I first learned about TRW because, from the minute it re-opened, it became the partner bookstore for the evening events at the American Library in Paris. One or two times a week, Penelope shows up on her bicycle with bags full of books to be sold and signed by the spotlighted author of the evening. The respect and admiration that surrounds Penelope and the many articles that have been written about the re-opening have made me extremely curious. I thought the most well-known Anglophone bookstore in Paris was Shakespeare and Company. It has resided in one form or another in Paris since 1919. I had stopped by a couple of times when I lived close to it but found the used books to be so expensive that I stopped going. After reading a lovely book about the Tumbleweeds (students and travellers with no where to spend the night and stay at Shakespeare in exchange for work) that have stayed there over the years, I returned about two years ago. I walked through the space which is a delight but was not greeted by anyone and when I tried to talk to the owner Sylvia Whitman, daughter of 2nd owner, George Whitman, and someone manning the cash register, I was greeted with total silence as if I was invisible. I haven’t returned since. My Anglophone bookstore of choice became San Francisco Book Co. I could buy and sell used books there and have a lively discussion with one of the two owners if I had the time.

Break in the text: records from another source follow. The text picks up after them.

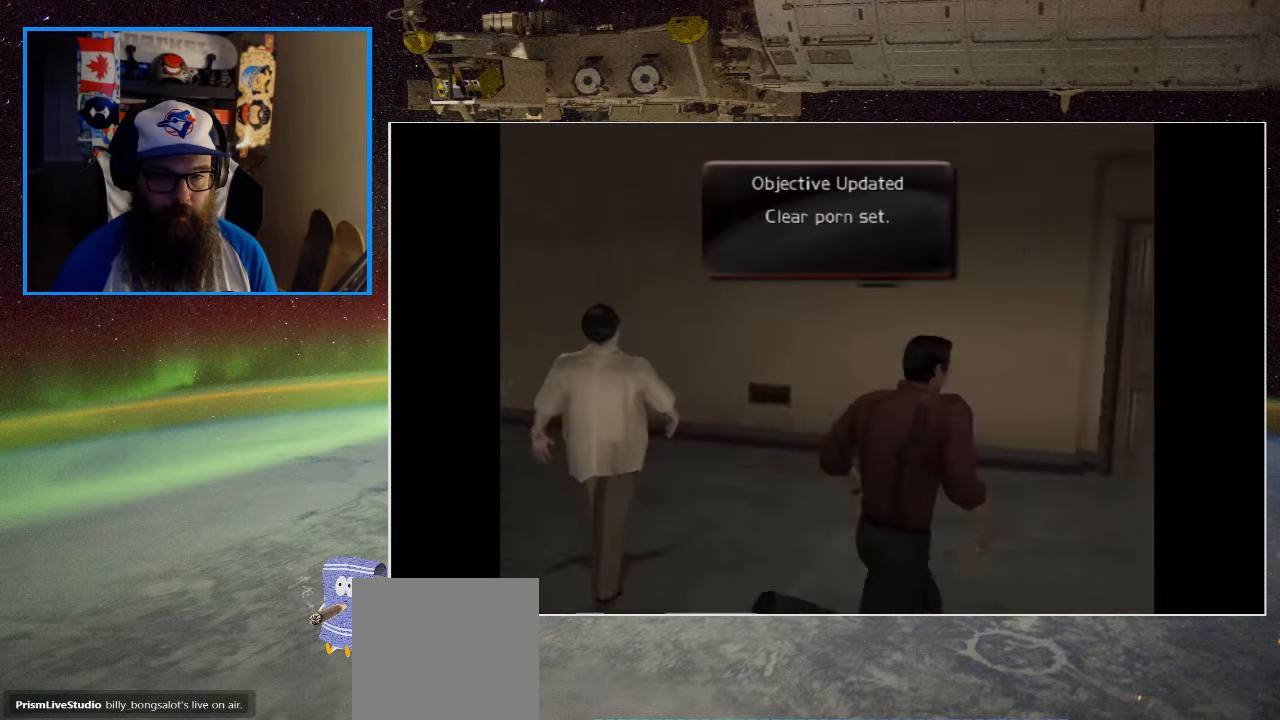
{"buttons": [], "left_stick": "left", "right_stick": "center", "events": [[300, "left_stick", "left"]]}
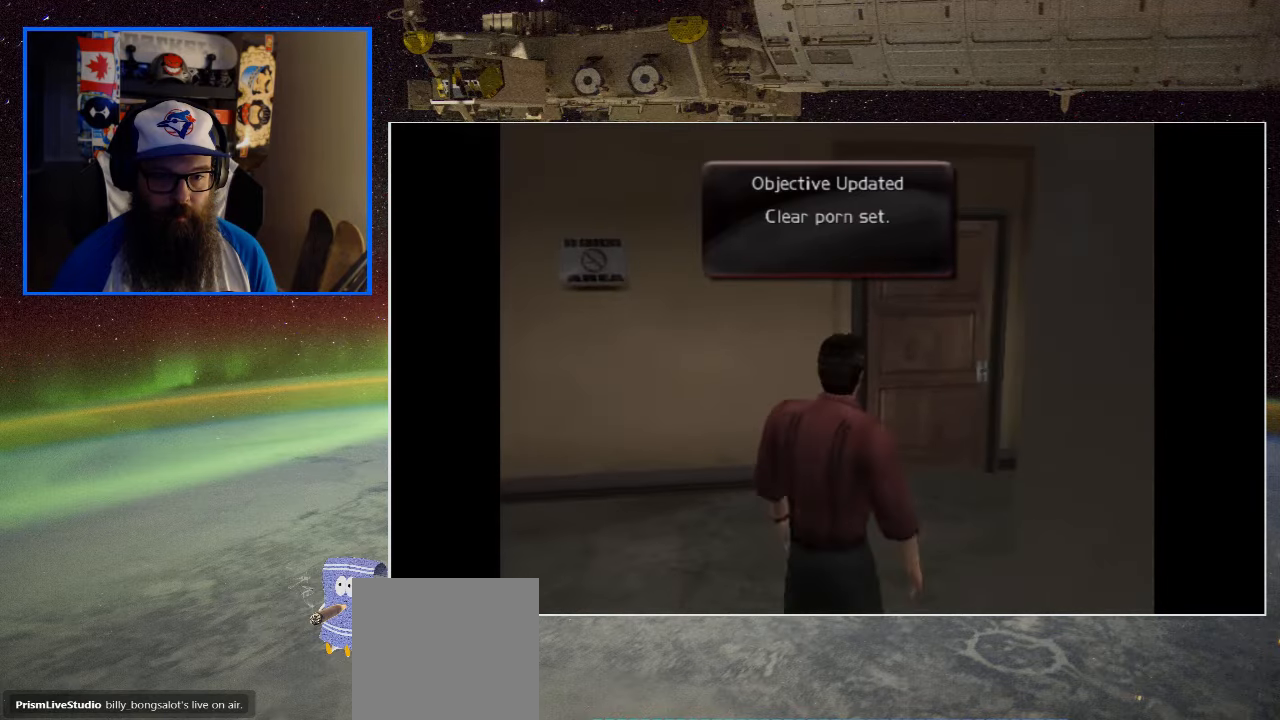
{"buttons": [], "left_stick": "up-left", "right_stick": "center", "events": [[366, "left_stick", "up-left"]]}
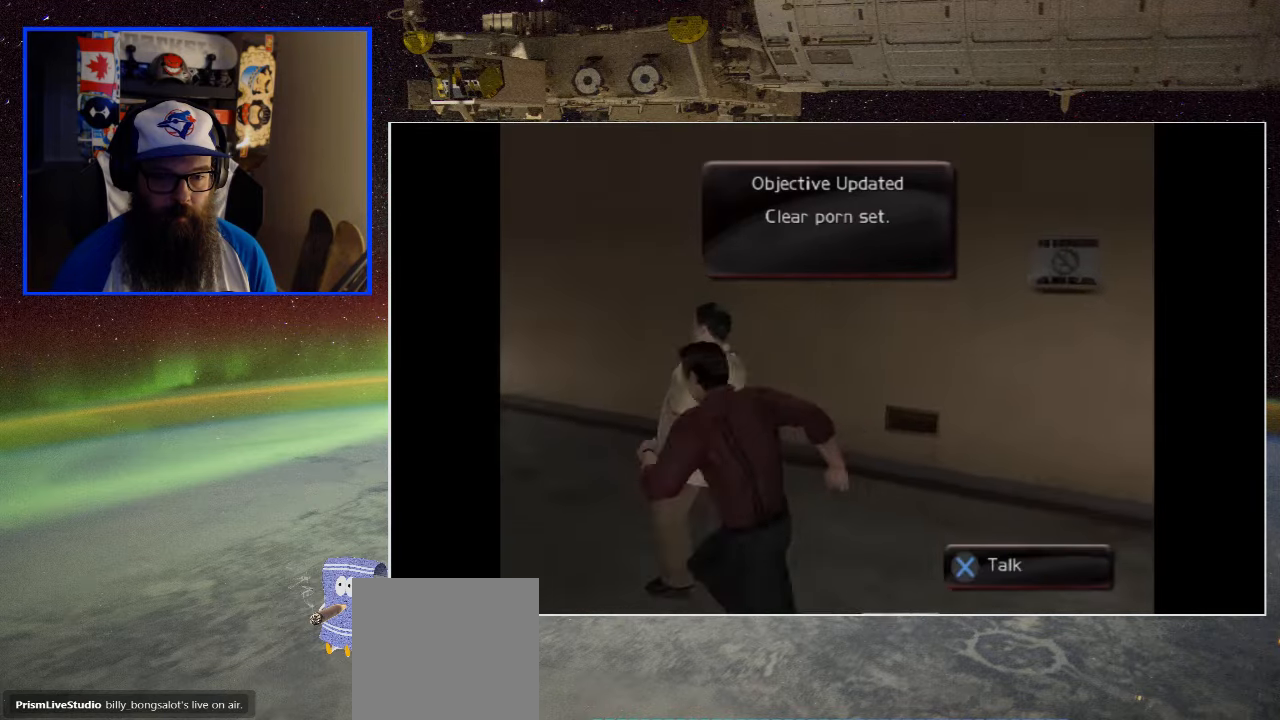
{"buttons": [], "left_stick": "up", "right_stick": "center", "events": [[100, "left_stick", "up"]]}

In April, I went for the first time to The Red Wheelbarrow for a book signing by an author I like: David Downie. My sister and Nancy MacLean will be doing an event there on July 3 and I wanted to see the space and how it might work. Peggy and Nancy are speaking at the Library the night before and I wanted to make sure that the 3rd would be low-key and very casual. I needn’t have worried at all. David was seated at a table and signing books and I knew almost everyone who walked in. I also ran into Michael Ondaatje which got my ‘groupie gene’ activated. There were ladders next to the walls and Michael was climbing up one checking out books that were very high, close to the ceiling. The bookstore is small and filled with books. The windows in front tell an immediate story of who Penelope and her associates are and what the bookstore is.

At the old bookstore in the Marais, Penelope had created a ‘neighborhood’ of book lovers. Visitors to the bookstore became friends and Penelope would introduce new visitors to old. When this bookstore opened last Fall, the ‘neighborhood’ moved with her. Penelope has a dream of community. She wants to serve as a refuge of positivity in uncertain times. According to the Paris Update article I read: “The shop window makes the store’s politics clear: on display are Innosanto Nagara’s A is for Activist and Jason Stanley’s How Fascism Works. An upcoming event with James Baldwin’s nephew Tejan Karefa-Smart will promote the reissue of his uncle’s book Little Man, Little Man: A Story of Childhood. These choices are especially relevant, and perhaps brave, as right next door to the Red Wheelbarrow is an extreme-right bookstore.
“You never know what’s going to happen with a bookshop,” says Fletcher. “You have to roll with the haywire. Because we have the extreme-right bookstore next door, we have to be extremely attentive to what we’re doing and be an opposition, and be more powerful, and be more positive, and be cleverer than them. Which is a challenge, because they’re very clever.”
She feels a responsibility to oppose the kind of hatred represented by the shop near her peaceful little store. “One of our co-owners survived the Holocaust, so of course her whole life has been dictated by this. Another one is African American – we are all directly impacted by what their intention is.”

Paris Update article: https://www.parisupdate.com/red-wheelbarrow/

I urge residents and visitors alike to support this wonderful bookstore that is more than a bookstore.
The Red Wheel Barrow
so much depends
upon
a red wheel
barrow
glazed with rain
water
beside the white
chickens. –William Carlos Williams
Canadian Penelope Fletcher, the founder of the English bookstore, has found new partners and is again dedicated to providing one of the best English literary experiences in Paris. The location is pure Paris postcard with large, bright blue picture windows overlooking the park. Afterwards, head to the park to spend the afternoon reading.